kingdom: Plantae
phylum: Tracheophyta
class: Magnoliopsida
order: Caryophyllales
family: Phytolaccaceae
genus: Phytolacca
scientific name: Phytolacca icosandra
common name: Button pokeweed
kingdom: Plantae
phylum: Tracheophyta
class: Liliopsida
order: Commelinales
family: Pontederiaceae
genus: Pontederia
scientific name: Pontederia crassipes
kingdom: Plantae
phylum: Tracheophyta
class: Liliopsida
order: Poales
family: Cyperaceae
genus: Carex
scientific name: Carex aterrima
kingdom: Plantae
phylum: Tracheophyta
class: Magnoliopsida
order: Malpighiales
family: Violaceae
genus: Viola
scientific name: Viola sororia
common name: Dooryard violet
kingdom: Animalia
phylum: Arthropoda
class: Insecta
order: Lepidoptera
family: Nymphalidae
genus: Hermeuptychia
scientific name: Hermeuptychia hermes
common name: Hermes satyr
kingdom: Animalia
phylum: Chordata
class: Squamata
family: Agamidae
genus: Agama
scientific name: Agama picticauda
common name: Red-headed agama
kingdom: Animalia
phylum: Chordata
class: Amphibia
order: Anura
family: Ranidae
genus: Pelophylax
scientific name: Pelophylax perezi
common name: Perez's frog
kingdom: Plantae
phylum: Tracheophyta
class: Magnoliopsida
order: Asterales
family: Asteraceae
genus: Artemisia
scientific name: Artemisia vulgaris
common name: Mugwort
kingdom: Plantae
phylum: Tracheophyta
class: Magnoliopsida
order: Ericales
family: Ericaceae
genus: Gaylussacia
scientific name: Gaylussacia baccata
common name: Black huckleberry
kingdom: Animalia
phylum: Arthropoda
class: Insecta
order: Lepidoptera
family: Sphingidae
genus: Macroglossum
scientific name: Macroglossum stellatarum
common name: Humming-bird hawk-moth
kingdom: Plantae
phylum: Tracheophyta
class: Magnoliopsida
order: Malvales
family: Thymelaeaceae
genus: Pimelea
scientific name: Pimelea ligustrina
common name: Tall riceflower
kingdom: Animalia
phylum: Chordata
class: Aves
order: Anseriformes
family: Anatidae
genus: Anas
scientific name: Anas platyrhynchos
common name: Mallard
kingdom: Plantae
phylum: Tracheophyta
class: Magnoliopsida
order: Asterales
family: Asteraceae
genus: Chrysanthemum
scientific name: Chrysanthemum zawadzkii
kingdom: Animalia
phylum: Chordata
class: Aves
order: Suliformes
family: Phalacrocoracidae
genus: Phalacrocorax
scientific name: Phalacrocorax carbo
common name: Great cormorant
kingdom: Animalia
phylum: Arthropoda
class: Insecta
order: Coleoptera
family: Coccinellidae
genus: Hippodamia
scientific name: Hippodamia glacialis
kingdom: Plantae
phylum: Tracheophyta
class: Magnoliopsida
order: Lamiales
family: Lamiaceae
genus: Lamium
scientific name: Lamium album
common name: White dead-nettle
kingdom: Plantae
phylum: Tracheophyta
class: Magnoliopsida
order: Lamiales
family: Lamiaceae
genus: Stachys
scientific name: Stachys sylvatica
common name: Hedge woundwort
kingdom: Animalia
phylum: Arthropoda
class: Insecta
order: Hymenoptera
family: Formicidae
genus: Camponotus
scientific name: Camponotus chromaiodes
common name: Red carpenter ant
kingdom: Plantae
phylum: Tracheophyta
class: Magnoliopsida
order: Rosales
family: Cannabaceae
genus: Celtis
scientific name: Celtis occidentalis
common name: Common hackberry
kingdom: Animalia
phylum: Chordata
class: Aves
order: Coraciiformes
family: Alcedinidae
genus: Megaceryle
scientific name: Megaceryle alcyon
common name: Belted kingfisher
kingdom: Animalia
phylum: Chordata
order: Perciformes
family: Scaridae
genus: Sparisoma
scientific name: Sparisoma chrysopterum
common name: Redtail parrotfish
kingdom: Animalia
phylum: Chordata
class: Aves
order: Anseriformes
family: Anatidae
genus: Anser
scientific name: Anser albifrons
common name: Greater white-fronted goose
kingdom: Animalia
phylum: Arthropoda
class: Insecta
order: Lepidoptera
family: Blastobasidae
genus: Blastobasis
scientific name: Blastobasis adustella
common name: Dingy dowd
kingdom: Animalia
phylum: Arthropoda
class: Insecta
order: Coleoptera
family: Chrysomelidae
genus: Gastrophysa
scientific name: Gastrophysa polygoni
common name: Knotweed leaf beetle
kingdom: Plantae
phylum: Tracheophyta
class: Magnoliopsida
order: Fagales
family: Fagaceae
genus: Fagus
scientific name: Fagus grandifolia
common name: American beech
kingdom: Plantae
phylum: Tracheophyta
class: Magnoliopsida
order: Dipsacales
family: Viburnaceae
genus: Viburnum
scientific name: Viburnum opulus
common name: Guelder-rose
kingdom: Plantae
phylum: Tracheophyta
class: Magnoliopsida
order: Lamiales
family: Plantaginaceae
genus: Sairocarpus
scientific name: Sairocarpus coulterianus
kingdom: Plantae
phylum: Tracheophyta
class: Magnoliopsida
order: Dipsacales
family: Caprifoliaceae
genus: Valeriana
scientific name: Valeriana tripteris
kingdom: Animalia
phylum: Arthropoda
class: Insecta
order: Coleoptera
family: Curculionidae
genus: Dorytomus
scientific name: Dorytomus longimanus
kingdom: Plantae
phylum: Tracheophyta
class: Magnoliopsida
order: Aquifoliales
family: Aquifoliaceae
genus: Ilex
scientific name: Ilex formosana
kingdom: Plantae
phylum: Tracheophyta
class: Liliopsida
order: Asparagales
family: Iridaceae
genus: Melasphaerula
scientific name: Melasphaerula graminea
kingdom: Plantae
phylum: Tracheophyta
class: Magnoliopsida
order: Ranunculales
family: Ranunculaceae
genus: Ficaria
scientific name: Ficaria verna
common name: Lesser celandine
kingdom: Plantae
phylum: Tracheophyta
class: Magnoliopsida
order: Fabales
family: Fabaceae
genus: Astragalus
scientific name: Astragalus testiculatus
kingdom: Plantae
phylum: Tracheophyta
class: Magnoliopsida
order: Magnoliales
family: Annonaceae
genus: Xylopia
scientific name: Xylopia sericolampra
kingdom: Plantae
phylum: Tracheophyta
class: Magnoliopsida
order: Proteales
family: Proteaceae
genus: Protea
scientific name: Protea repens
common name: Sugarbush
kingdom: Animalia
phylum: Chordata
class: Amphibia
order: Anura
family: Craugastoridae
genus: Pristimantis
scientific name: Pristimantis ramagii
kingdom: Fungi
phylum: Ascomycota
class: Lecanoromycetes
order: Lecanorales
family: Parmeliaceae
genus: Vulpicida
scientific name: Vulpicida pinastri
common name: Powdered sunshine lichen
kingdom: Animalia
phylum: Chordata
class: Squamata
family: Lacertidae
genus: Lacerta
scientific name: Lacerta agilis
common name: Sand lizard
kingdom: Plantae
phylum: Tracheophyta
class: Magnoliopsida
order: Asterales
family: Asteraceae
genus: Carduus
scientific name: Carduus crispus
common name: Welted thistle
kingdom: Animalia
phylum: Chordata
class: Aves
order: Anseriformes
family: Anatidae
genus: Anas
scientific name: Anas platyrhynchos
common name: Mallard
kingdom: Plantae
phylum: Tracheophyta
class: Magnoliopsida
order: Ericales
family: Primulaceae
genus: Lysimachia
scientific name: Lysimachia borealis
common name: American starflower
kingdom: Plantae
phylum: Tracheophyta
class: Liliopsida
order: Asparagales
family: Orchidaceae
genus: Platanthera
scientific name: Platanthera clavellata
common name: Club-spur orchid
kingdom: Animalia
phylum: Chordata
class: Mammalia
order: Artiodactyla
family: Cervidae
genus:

..............................

**What the task asks**
Reproduce the stretch of the items from the first line above through the line containing "genus: Pimelea", word for word.

**Answer below**
kingdom: Plantae
phylum: Tracheophyta
class: Magnoliopsida
order: Caryophyllales
family: Phytolaccaceae
genus: Phytolacca
scientific name: Phytolacca icosandra
common name: Button pokeweed
kingdom: Plantae
phylum: Tracheophyta
class: Liliopsida
order: Commelinales
family: Pontederiaceae
genus: Pontederia
scientific name: Pontederia crassipes
kingdom: Plantae
phylum: Tracheophyta
class: Liliopsida
order: Poales
family: Cyperaceae
genus: Carex
scientific name: Carex aterrima
kingdom: Plantae
phylum: Tracheophyta
class: Magnoliopsida
order: Malpighiales
family: Violaceae
genus: Viola
scientific name: Viola sororia
common name: Dooryard violet
kingdom: Animalia
phylum: Arthropoda
class: Insecta
order: Lepidoptera
family: Nymphalidae
genus: Hermeuptychia
scientific name: Hermeuptychia hermes
common name: Hermes satyr
kingdom: Animalia
phylum: Chordata
class: Squamata
family: Agamidae
genus: Agama
scientific name: Agama picticauda
common name: Red-headed agama
kingdom: Animalia
phylum: Chordata
class: Amphibia
order: Anura
family: Ranidae
genus: Pelophylax
scientific name: Pelophylax perezi
common name: Perez's frog
kingdom: Plantae
phylum: Tracheophyta
class: Magnoliopsida
order: Asterales
family: Asteraceae
genus: Artemisia
scientific name: Artemisia vulgaris
common name: Mugwort
kingdom: Plantae
phylum: Tracheophyta
class: Magnoliopsida
order: Ericales
family: Ericaceae
genus: Gaylussacia
scientific name: Gaylussacia baccata
common name: Black huckleberry
kingdom: Animalia
phylum: Arthropoda
class: Insecta
order: Lepidoptera
family: Sphingidae
genus: Macroglossum
scientific name: Macroglossum stellatarum
common name: Humming-bird hawk-moth
kingdom: Plantae
phylum: Tracheophyta
class: Magnoliopsida
order: Malvales
family: Thymelaeaceae
genus: Pimelea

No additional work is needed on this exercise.